- Sherkot Location in Uttar Pradesh, India
- Coordinates: 29°21′N 78°35′E﻿ / ﻿29.35°N 78.58°E
- Country: India
- State: Uttar Pradesh
- District: Bijnor
- Founder: Sher Shah Suri

Government
- • Type: Democracy
- • Body: Sherkot Nagar Palika Parishad
- • Chairperson: Shabnam Naz
- Elevation: 203 m (666 ft)

Population (2011)
- • Total: 62,226
- Time zone: UTC+5:30 (IST)
- PIN: 246747
- Telephone code: 01344
- Vehicle registration: UP 20

= Sherkot =

Sherkot is a city and municipal board in the Bijnor district of the Indian state of Uttar Pradesh. The city is also known as the Brush Capital of India.

==History==
Sherkot, was founded by Emperor Sher Shah Suri, an Afghan ruler of the Sur Dynasty, who ruled North India from 1540 AD to 1545 AD after defeating Humayun, a Mughal emperor. Under the reign of Akbar, it was the main town of the pargana region and was attacked in 1805 by Amir Khan, a Pathan invader. Later, during the Indian Rebellion of 1857 it was the scene of battle between loyalists and rebels. The first Battle of Sherkot took place on 28 July 1857 and the second on 5 August.
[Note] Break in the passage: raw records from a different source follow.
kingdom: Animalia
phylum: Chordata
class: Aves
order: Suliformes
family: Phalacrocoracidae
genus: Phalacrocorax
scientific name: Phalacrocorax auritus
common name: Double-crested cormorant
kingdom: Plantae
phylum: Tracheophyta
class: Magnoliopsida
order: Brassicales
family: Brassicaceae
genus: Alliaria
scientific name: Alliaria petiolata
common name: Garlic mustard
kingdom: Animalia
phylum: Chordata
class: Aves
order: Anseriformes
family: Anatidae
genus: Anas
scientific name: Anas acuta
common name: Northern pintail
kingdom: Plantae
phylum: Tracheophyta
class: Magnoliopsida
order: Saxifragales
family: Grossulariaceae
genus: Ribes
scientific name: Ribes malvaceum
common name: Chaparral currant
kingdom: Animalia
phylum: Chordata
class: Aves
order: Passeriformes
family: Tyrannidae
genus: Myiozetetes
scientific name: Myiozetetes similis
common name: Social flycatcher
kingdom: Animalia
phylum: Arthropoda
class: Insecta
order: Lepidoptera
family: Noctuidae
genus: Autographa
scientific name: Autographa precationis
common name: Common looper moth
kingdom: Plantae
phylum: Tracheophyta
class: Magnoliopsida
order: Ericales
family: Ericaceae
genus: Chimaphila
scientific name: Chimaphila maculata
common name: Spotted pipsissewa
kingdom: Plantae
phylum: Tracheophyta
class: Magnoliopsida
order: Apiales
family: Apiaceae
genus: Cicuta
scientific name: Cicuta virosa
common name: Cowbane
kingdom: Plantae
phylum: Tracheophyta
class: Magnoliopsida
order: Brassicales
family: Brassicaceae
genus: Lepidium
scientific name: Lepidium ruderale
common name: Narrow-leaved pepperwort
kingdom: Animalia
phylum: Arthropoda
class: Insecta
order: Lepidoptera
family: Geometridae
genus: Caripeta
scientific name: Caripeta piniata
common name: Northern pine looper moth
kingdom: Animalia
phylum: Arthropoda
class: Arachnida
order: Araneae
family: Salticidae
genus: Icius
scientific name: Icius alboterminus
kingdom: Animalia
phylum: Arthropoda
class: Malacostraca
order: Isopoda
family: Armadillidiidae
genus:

Up to 1844, it was headquarters of the tehsil, or district and later became a part of the Dhampur tehsil. In 1901, it had a population of 14,999 Shershah Suri Is called the father of Sherkot.

==Geography==
Sherkot is located at . It has an average elevation of 203 metres (666 feet).

== Economics ==
Sherkot Town in the Dhampur Assembly constituency of western Uttar Pradesh’s Bijnor districtis, is called the ‘Brush Nagari’ of India. The town major and small scale industries includes only painting and drawing brushes and its related works are done in almost every house of the town. The brush works is major earning livelihood of people of town except some individual small agriculture. Sherkot town has around 600 small-scale and cottage industry units that produce an estimated 70 per cent of the painting and drawing brushes in India. They employ between 25,000 and 30,000 people from in and around the Nagar Palika town. This small-scale and cottage industry is mainly unorganized. Most of the Indian brushes are produced in Sherkot, Uttar Pradesh (also known as the ‘brush capital of India’), the supply chain extends to Rajasthan, Kerala, Karnataka, Maharashtra, Tamil Nadu, Uttarakhand, and West Bengal etc.

==River==
- Kho Beraj
Kho Beraj is only river in Sherkot. This is also known as RamGanga or Ramanga in local language. This river provides water for irrigation.

==Demographics==
The Indian census of 2011 showed that Sherkot had a population of 62,226 with males constituting 52% and females 48%. Sherkot has an average literacy rate of 58%, lower than the national average of 74.09% with male literacy at 62% and female 53%. 16% of the population is under 6 years of age.

==Villages on the Kalagarh Road (NH-74)==
Village Ledarpur is about 6 km from Sherkot on the way to Kaalagarh on National Highway 74. Ramganga is about 2 km from this village toward Kaalagarh. It is a small village with no more than fifty houses. This village is combined with Mubarak Pur for the purpose of election of Graam Pradhan.
Bhikkawala is a village, about 4 km from Sherkot. This village has its own Graam Pradhan. There is a Junior High School in this village.
Aaraji Kandla is a village, about 7 km from Sherkot. This village has its own Graam Pradhan. There are two Junior High School in this village.